Dataset excerpts:

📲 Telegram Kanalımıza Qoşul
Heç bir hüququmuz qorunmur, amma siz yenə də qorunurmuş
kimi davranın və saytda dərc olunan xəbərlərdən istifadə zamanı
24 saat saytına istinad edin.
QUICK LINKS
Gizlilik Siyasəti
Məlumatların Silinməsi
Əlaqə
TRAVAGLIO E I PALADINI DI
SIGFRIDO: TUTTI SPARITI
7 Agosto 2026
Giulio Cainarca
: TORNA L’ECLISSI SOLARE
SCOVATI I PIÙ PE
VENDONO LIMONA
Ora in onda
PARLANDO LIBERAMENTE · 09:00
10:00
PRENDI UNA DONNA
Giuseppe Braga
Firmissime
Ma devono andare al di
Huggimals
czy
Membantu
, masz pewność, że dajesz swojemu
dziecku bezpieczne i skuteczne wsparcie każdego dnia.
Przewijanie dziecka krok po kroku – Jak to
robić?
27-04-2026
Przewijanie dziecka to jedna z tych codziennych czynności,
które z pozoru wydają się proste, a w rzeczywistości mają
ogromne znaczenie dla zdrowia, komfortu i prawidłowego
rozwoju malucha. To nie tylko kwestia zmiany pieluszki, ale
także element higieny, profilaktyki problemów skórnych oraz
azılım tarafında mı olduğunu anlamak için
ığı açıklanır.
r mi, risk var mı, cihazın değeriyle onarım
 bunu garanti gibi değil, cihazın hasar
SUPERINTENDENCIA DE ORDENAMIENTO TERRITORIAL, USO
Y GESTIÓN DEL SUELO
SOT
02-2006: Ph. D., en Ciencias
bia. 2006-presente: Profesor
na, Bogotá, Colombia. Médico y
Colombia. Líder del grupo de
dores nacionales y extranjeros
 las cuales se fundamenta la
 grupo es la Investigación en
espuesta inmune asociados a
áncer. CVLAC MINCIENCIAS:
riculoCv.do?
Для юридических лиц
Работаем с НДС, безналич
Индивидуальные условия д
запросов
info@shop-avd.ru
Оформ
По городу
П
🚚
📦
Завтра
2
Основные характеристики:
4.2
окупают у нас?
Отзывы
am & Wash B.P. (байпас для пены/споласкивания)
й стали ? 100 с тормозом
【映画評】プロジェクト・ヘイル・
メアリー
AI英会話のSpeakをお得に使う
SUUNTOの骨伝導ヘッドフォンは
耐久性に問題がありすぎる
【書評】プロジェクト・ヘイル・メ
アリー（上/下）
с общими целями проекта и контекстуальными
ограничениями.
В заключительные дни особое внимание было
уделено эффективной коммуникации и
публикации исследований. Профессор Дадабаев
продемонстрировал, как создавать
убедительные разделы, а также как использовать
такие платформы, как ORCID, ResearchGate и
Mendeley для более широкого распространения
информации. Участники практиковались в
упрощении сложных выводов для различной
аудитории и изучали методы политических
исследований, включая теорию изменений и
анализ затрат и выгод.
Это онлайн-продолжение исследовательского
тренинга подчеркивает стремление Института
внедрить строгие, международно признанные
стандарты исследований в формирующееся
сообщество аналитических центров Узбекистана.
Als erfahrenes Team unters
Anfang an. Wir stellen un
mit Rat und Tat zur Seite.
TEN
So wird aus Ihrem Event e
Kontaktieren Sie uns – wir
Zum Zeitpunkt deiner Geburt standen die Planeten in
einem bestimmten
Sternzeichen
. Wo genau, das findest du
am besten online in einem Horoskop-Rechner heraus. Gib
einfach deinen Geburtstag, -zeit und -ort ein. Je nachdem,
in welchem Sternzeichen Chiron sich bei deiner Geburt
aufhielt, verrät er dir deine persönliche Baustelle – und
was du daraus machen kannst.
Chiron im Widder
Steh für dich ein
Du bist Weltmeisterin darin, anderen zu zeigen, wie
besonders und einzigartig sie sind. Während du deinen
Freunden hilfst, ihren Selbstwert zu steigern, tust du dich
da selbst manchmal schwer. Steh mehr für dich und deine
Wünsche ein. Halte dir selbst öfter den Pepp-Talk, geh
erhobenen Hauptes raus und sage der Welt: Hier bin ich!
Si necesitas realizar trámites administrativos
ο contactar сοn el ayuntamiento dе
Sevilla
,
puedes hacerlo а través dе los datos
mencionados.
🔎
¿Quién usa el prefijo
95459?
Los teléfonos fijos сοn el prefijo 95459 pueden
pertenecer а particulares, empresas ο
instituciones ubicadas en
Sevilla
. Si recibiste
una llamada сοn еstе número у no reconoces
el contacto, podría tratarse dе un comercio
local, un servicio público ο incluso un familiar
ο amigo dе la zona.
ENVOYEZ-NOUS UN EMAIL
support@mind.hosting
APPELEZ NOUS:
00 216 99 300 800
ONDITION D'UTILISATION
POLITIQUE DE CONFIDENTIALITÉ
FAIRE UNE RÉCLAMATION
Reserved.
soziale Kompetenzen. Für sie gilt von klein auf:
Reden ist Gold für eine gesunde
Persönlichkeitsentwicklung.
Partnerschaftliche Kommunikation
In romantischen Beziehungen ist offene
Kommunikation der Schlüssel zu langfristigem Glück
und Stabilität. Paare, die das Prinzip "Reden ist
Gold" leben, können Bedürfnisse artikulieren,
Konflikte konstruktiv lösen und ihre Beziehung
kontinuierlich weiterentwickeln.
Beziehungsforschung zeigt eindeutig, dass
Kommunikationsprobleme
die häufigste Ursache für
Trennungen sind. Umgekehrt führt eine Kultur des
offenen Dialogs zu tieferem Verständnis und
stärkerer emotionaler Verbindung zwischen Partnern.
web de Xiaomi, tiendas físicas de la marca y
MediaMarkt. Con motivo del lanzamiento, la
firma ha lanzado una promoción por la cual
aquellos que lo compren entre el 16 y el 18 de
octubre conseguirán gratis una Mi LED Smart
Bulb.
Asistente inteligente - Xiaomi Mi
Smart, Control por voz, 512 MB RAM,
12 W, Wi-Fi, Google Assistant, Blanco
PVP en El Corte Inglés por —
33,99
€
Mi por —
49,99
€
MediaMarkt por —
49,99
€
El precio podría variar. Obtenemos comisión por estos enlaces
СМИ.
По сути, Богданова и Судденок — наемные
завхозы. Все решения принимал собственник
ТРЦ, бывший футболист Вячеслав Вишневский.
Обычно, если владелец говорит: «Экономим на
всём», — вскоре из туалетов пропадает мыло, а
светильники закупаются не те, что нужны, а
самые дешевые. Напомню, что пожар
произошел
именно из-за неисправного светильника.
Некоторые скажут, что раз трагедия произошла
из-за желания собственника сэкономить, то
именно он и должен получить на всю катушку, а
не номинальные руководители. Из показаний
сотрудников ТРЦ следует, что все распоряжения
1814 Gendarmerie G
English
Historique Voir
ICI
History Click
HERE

Directions for this task.
Find the lines in the entries above where "Xiaomi" occurs, and copy each of them.

Answer to the exercise.
web de Xiaomi, tiendas físicas de la marca y
Asistente inteligente - Xiaomi Mi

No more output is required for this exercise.